DNA testing startup Helix has launched an “app store” for your genetic code with a number of partners offering tests on its new platform.
The company and its launch partners are coming out with 20 tests that are powered by Helix’s DNA-sequencing technology.
The tests explore everything from your ancestry to nutrition to some health tests that will require a doctor’s prescriptions, including one that tells you about your inherited cholesterol and diabetes risks.
Changing the DNA-testing game
Every time you do a DNA test and send in a sample of spit, parts of your same genes are just getting sequenced again and again. Helix wants to cut out that physical step.
Instead of sending your spit 10 different places for 10 different tests, you could just let companies access your genetic code. Say you want to learn about your ancestry. You can pay for National Geographic’s Geno 2.0 test and send in your tube of spit to Helix. Your results would come back through National Geographic’s system, and you wouldn’t necessarily have to do anything with Helix ever again once it’s done sequencing your DNA.
But say you want to try Vinome, a test that uses insights from your DNA to determine your taste in wine. Since you’ve already had your spit analysed, all you have to do is let Vinome access that information, and your results will come back to you in a matter of days, much faster than the six to eight weeks you might otherwise wait with a physical sample. It also cuts down on some of the cost.

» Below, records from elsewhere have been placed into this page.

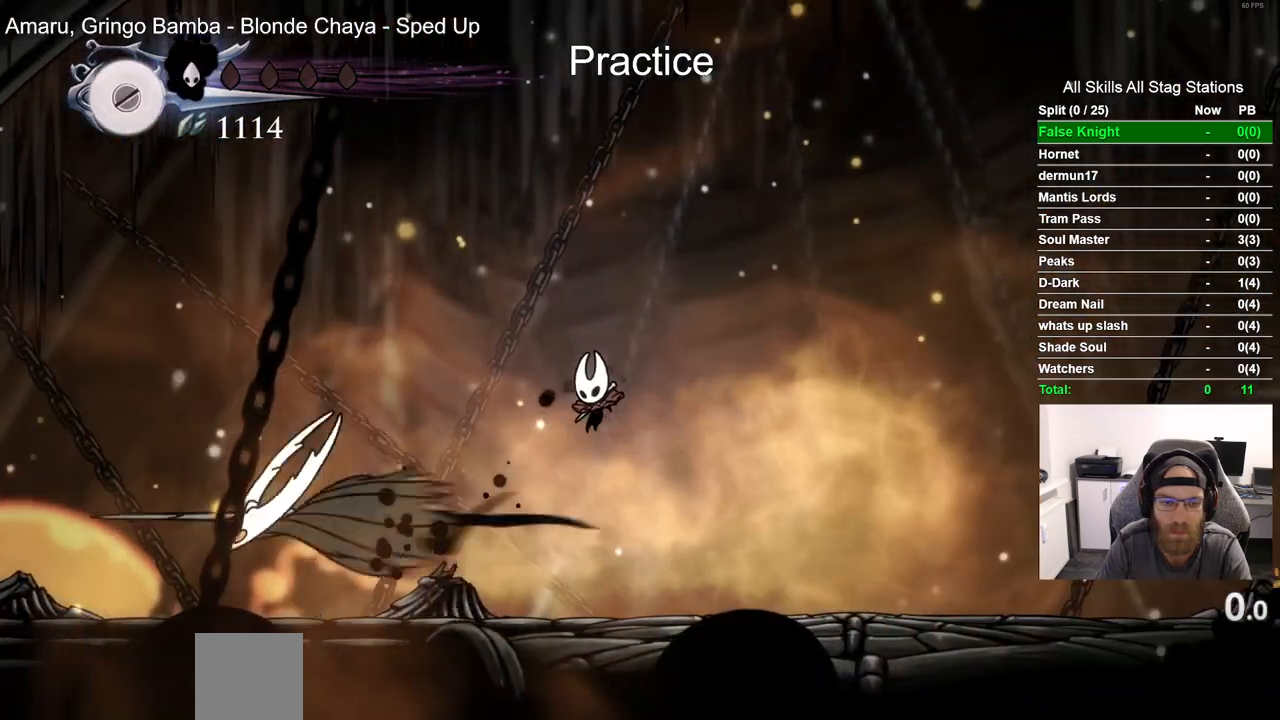
Gameplay with a controller (PlayStation layout); each line is a JSON object with the inputs held at the frame after it. "events" lists button and stick changes between this image and that frame as [ms after this image, input, new state], when the widget could be followed in between.
{"buttons": [], "left_stick": "center", "right_stick": "center", "events": [[83, "R1", "down"], [233, "R1", "up"], [417, "DPAD_LEFT", "up"]]}
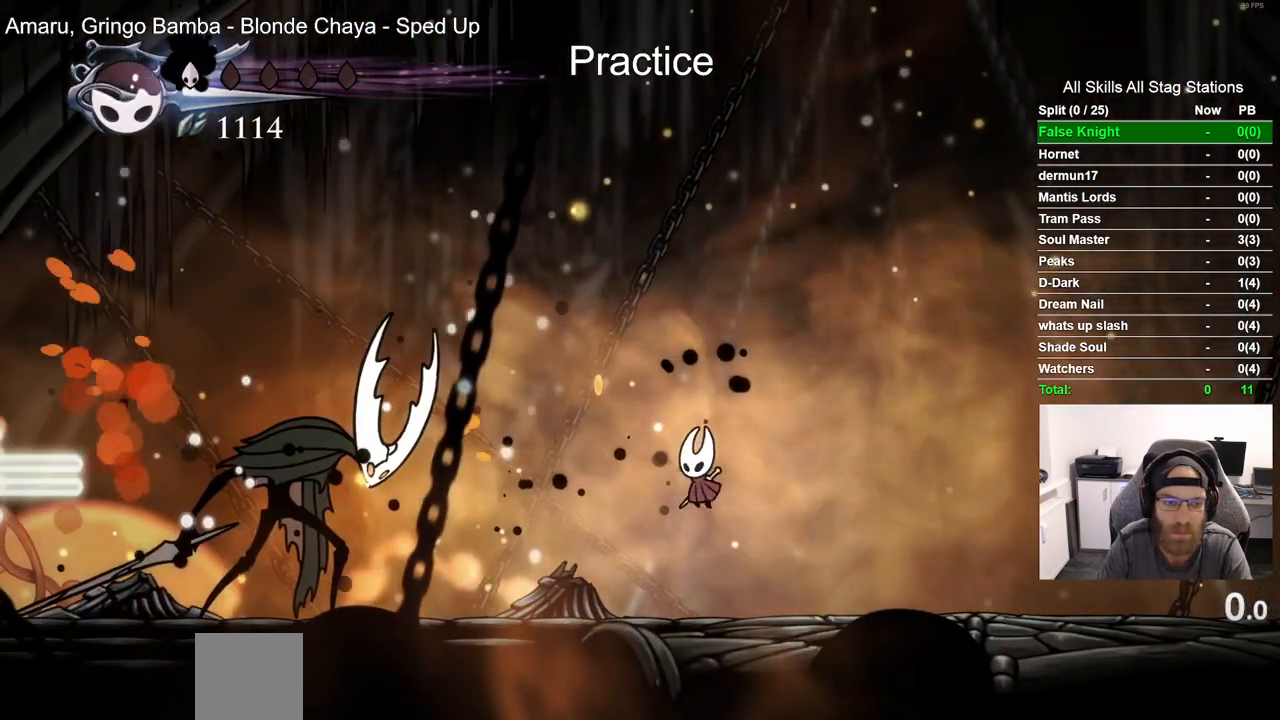
{"buttons": [], "left_stick": "center", "right_stick": "center", "events": []}
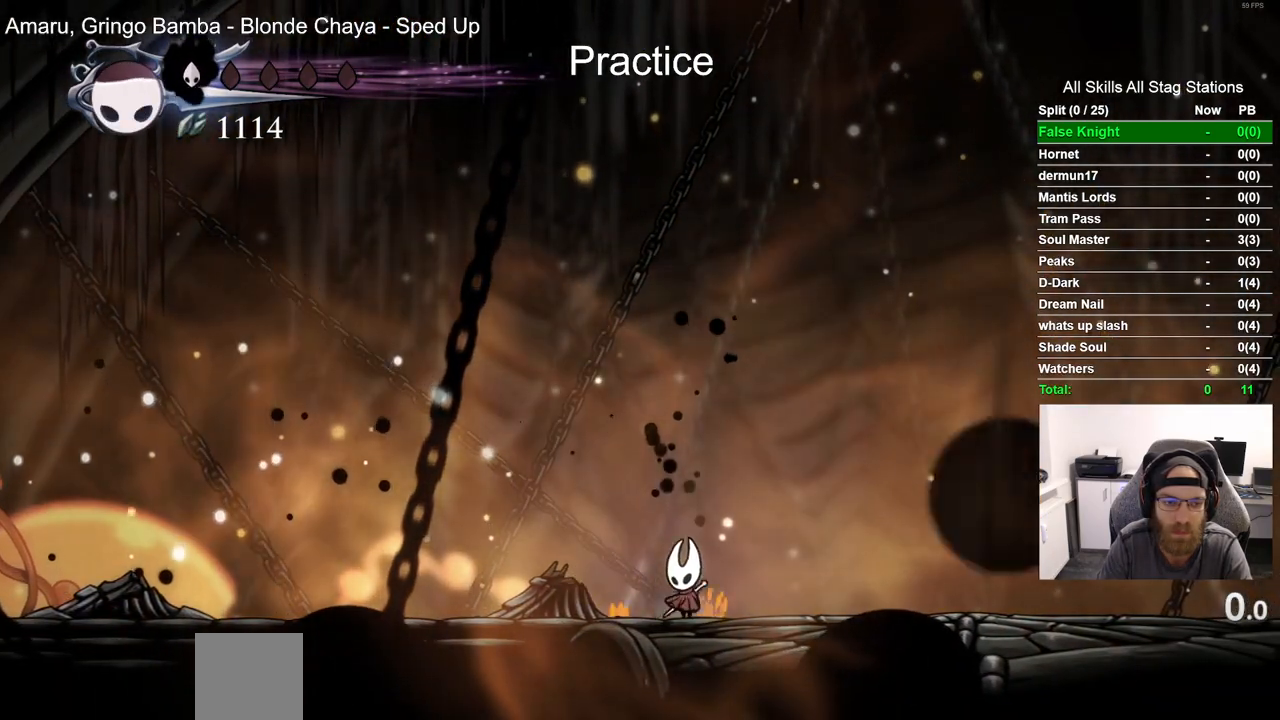
{"buttons": [], "left_stick": "center", "right_stick": "center", "events": []}
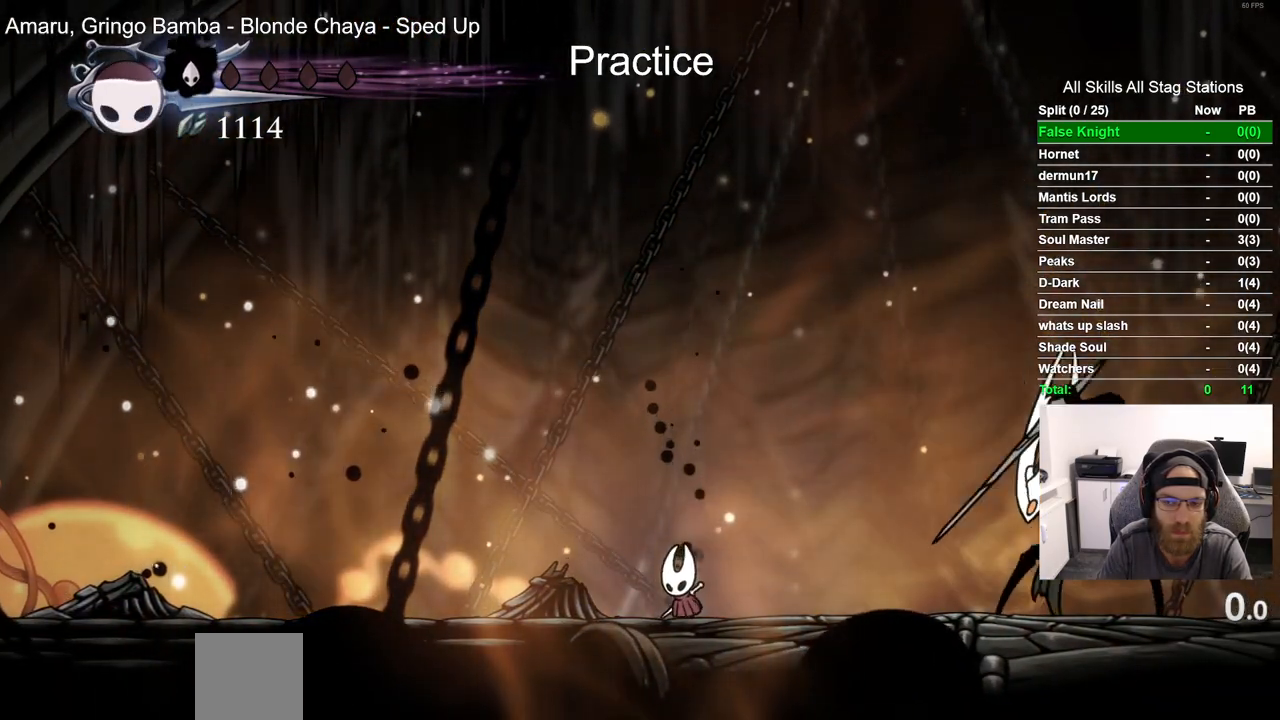
{"buttons": ["DPAD_RIGHT"], "left_stick": "center", "right_stick": "center", "events": [[383, "DPAD_RIGHT", "down"]]}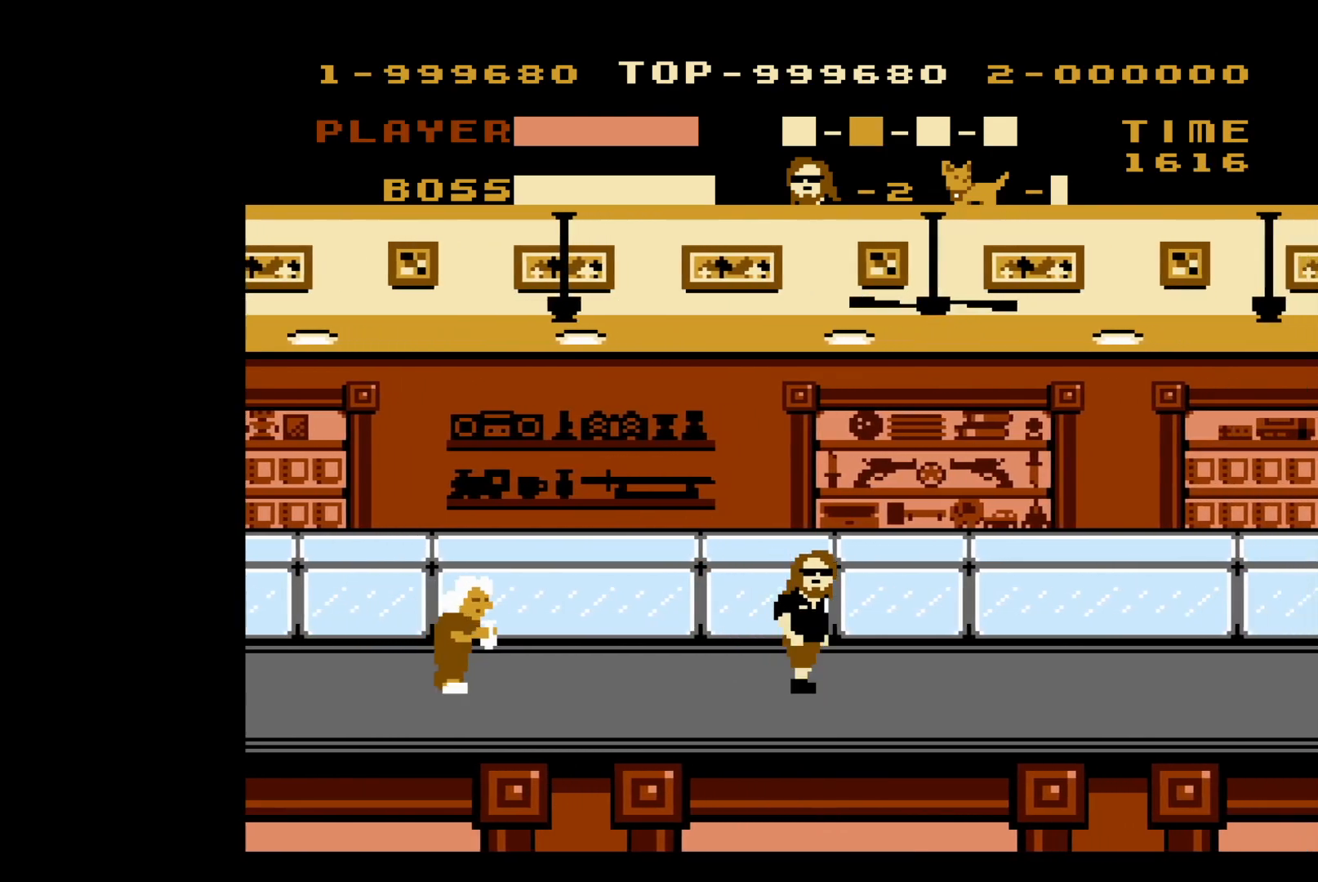
Gameplay with a controller (Nintendo layout); each line is a JSON object with the inputs held at the frame after it. "events" lists button and stick changes between this image and that frame as [ms after this image, input, new state], when the widget could be followed in between. Not read: L3 R3.
{"buttons": ["DPAD_RIGHT"], "events": []}
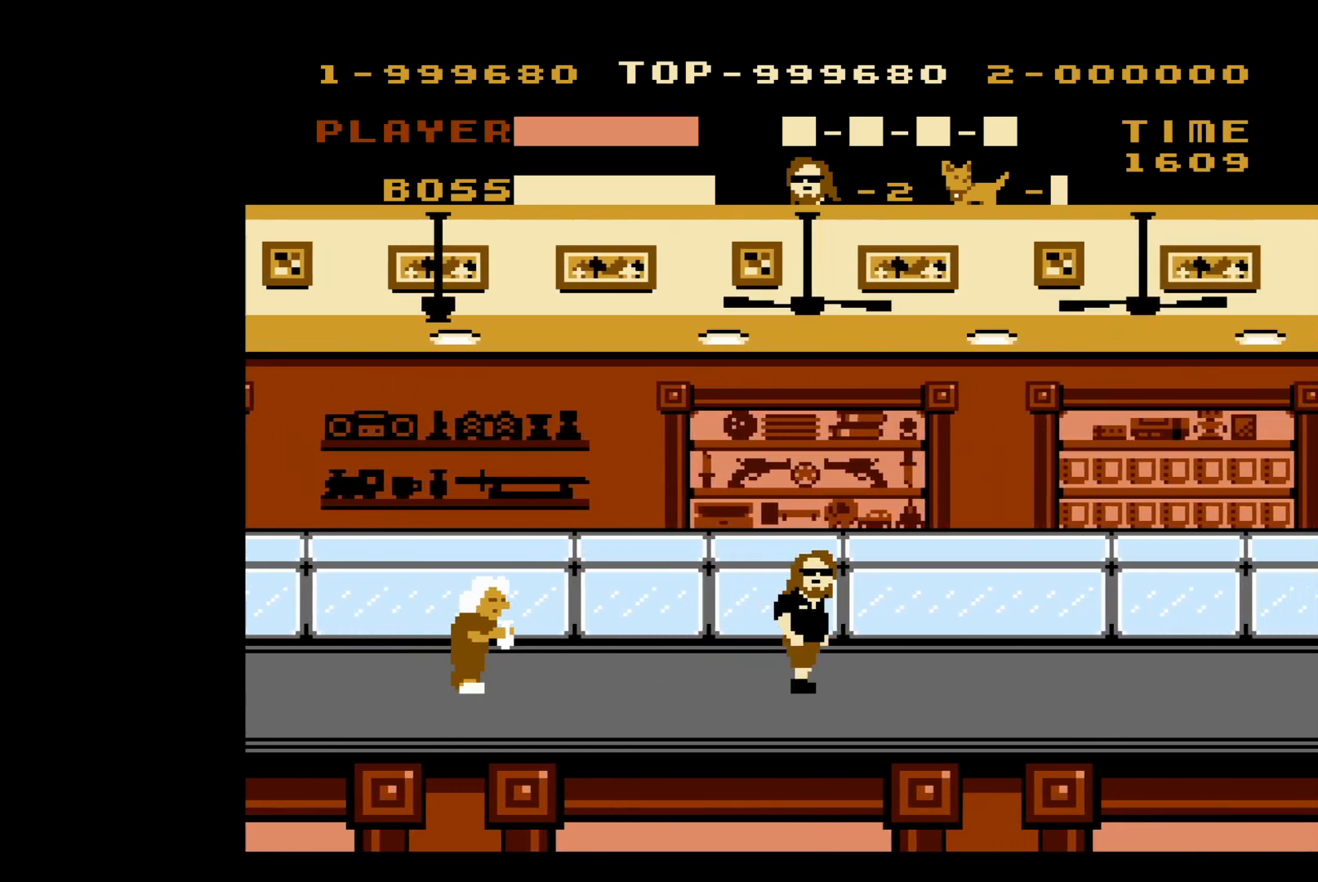
{"buttons": ["DPAD_RIGHT"], "events": []}
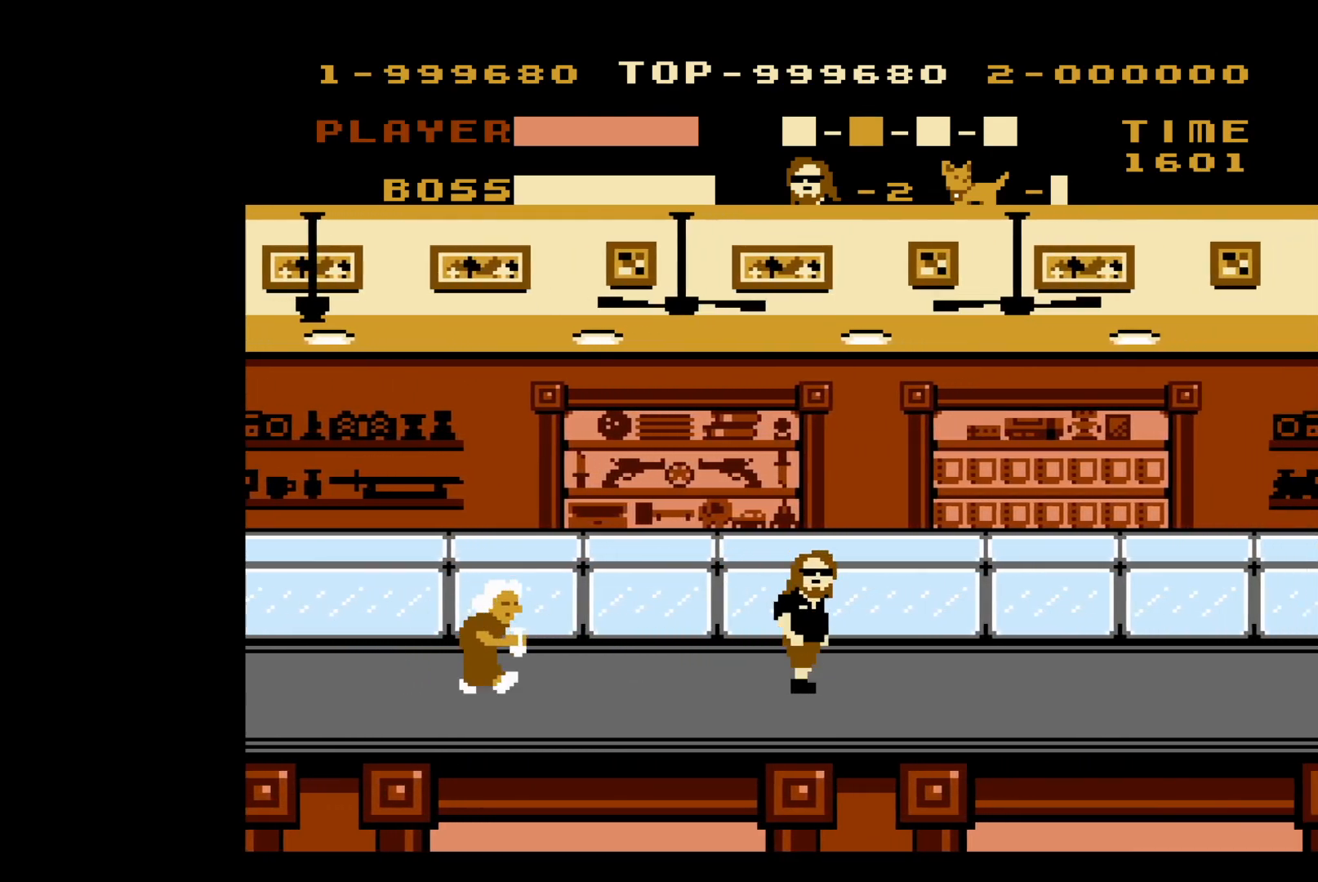
{"buttons": ["DPAD_RIGHT"], "events": []}
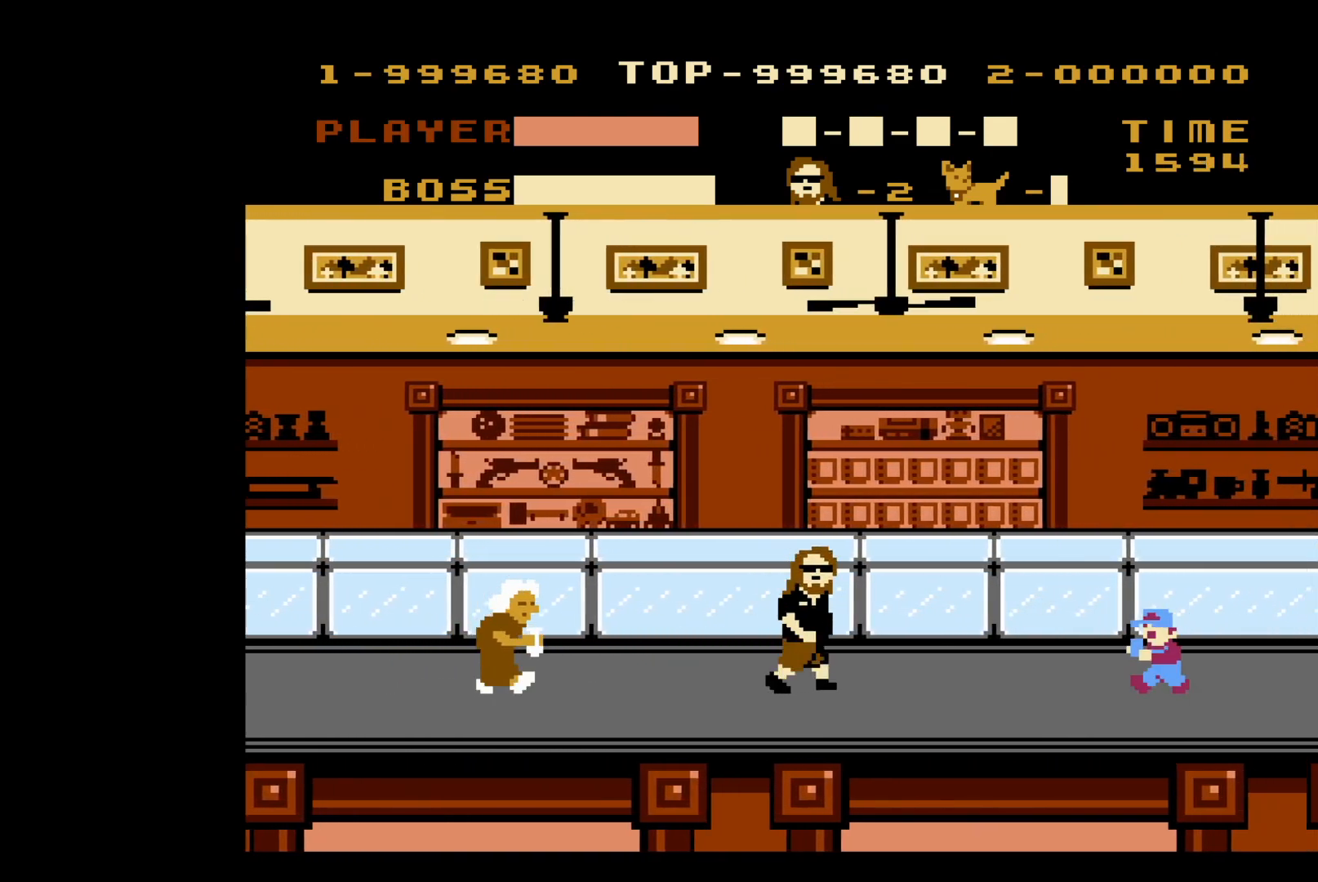
{"buttons": ["DPAD_RIGHT"], "events": [[217, "B", "down"], [333, "B", "up"]]}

It can also introduce more companies to the DNA-testing space. Instead of having to invest in physical labs and sequencing machines, all companies have to do is focus on the software that turns the analysed DNA into useful reports. Kao said about a third of the tests coming out on the marketplace on Monday are from existing companies that haven’t been in the DNA-testing space, such as Lose It!, a company that makes a weight-loss app.
That could change the way we think about DNA. Helix cofounder Justin Kao told Business Insider that the hope is to make DNA as seamlessly integrated into people’s lives as GPS has become. Through apps like Lyft or Yelp, we don’t exactly think of ourselves as using GPS, since it’s just something that powers the app.
“That’s where we’re going with genomics,” Kao said. Instead of actively thinking about our DNA, it could just be integrated into an app that tells us about a certain fitness plan.
The tests range in cost from around $US20 to the hundreds of dollars.